Book hauls. I feel like I’ve read almost as many posts bashing book haul posts and videos as there are book haul posts. Bloggers passing judgment on those who share their pics and vids of stunning ARCs each week seems to be a common thing. And while these posts may induce all sorts of jealousy, it does not mean the blogger is flaunting their status in other bloggers’ faces, as some might conclude. They could be genuinely excited to share what they received. They could be giving attention to books as a way of thanking the authors and publishers who sent them. Or they could be saying, “Nyah, nyah, nyah, look what I got and you didn’t!” Whatever the reason, it’s their blog, it’s their place to share what they want to share, judgment-free.

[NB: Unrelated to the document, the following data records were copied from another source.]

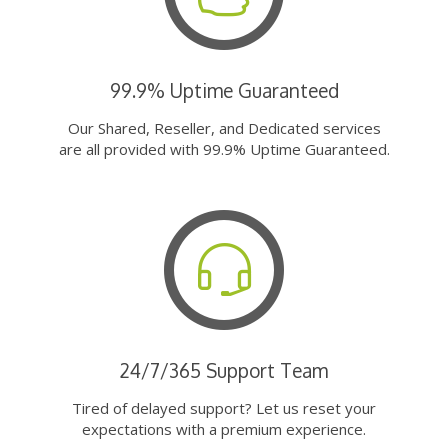
99.9% Uptime Guaranteed
Our Shared, Reseller, and Dedicated services
are all provided with 99.9% Uptime Guaranteed.
24/7/365 Support Team
Tired of delayed support? Let us reset your
expectations with a premium experience.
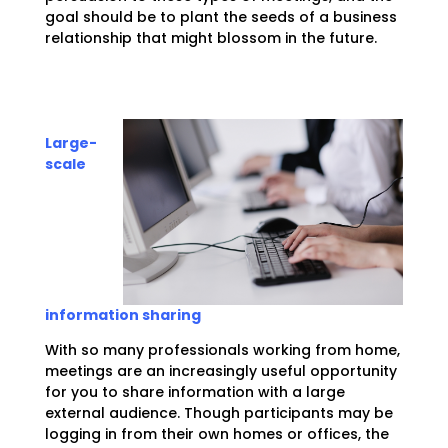
goal should be to plant the seeds of a business
relationship that might blossom in the future.
Large-
scale
information sharing
With so many professionals working from home,
meetings are an increasingly useful opportunity
for you to share information with a large
external audience. Though participants may be
logging in from their own homes or offices, the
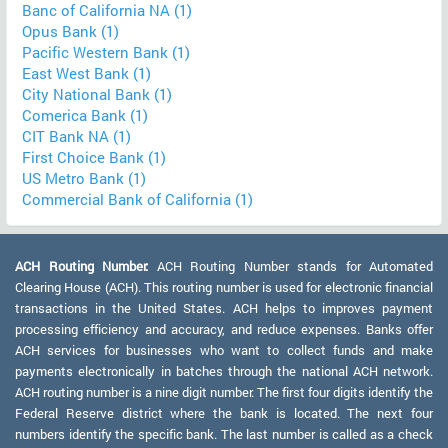
Banc of California NA (1)
Opus Bank (1)
Pacific Western Bank (1)
East West Bank (1)
City National Bank (1)
Comerica Bank (1)
CIT Bank NA (1)
First Choice Bank (1)
US Metro Bank (1)
Commercial Bank of California (1)
ACH Routing Number:
ACH Routing Number stands for Automated
Clearing House (ACH). This routing number is used for electronic financial
transactions in the United States. ACH helps to improves payment
processing efficiency and accuracy, and reduce expenses. Banks offer
ACH services for businesses who want to collect funds and make
payments electronically in batches through the national ACH network.
ACH routing number is a nine digit number. The first four digits identify the
Federal Reserve district where the bank is located. The next four
numbers identify the specific bank. The last number is called as a check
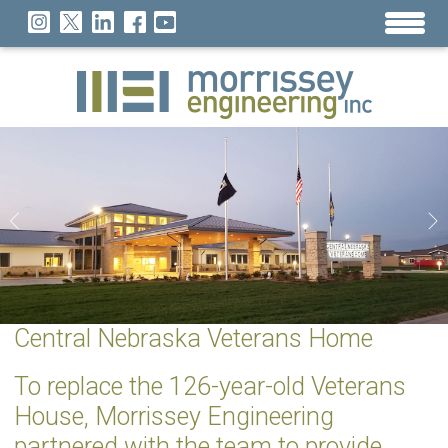
Central Nebraska Veterans Home
To replace the 126-year-old Veterans
House, Morrissey Engineering
partnered with the team to provide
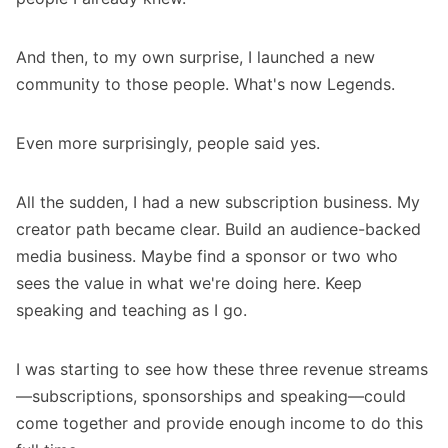
And then, to my own surprise, I launched a new
community to those people. What's now
Legends
.
Even more surprisingly, people said yes.
All the sudden, I had a new subscription business. My
creator path became clear. Build an audience-backed
media business. Maybe find a sponsor or two who
sees the value in what we're doing here. Keep
speaking and teaching as I go.
I was starting to see how these three revenue streams
—subscriptions, sponsorships and speaking—could
come together and provide enough income to do this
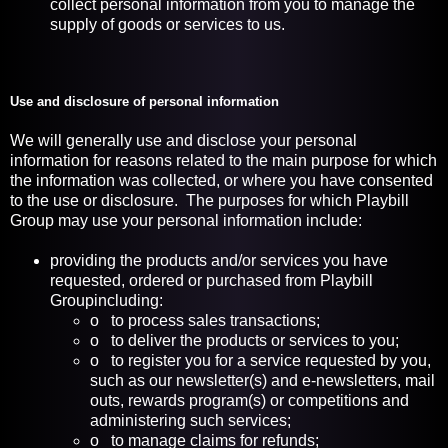
collect personal information from you to manage the
supply of goods or services to us.
Use and disclosure of personal information
We will generally use and disclose your personal
information for reasons related to the main purpose for which
the information was collected, or where you have consented
to the use or disclosure. The purposes for which Playbill
Group may use your personal information include:
providing the products and/or services you have
requested, ordered or purchased from Playbill
Groupincluding:
o to process sales transactions;
o to deliver the products or services to you;
o to register you for a service requested by you,
such as our newsletter(s) and e-newsletters, mail
outs, rewards program(s) or competitions and
administering such services;
o to manage claims for refunds;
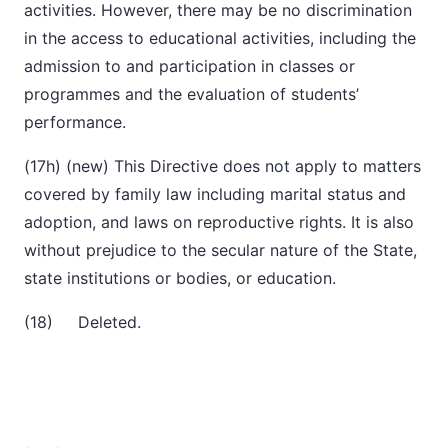
activities. However, there may be no discrimination
in the access to educational activities, including the
admission to and participation in classes or
programmes and the evaluation of students’
performance.
(17h) (new) This Directive does not apply to matters
covered by family law including marital status and
adoption, and laws on reproductive rights. It is also
without prejudice to the secular nature of the State,
state institutions or bodies, or education.
(18) Deleted.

Okay, so I decided to share five judgments that happen to be judgments from bloggers about other bloggers. I knew that if I started talking about those outside the book blogging community, this would be the length of an epic novel versus a post. And I don’t know that I’d have been able to discuss this without the expletives flying.
Just thinking about how paid reviewers look down their noses at unpaid bloggers gets me all riled up. And those who see YA book bloggers or romance bloggers as somehow less than those bloggers who review “literature” makes me see red. RED. Grrr. So I don’t think I could talk about my disdain toward those pompous a**** who snub… oops, I think I just let a judgment slip past. My bad.
Those who spend their time publicly judging others about what they should or shouldn’t do, how they should or shouldn’t act, what they should or shouldn’t say, and who they are or aren’t, aren’t without flaws, so who are they to judge? If the lens was turned on them and their blogs, would they stand up to the scrutiny? Could they handle the criticism? Would they even recognize their hypocrisy? Probably not.
Just remember this: (And no, I’m not going to quote that verse from The Bible.) It’s your blog. It’s your space on the Internet to say what you want in the way you want to say it. Ignore those Judgey McJudgpersons. BLOG YOUR WAY.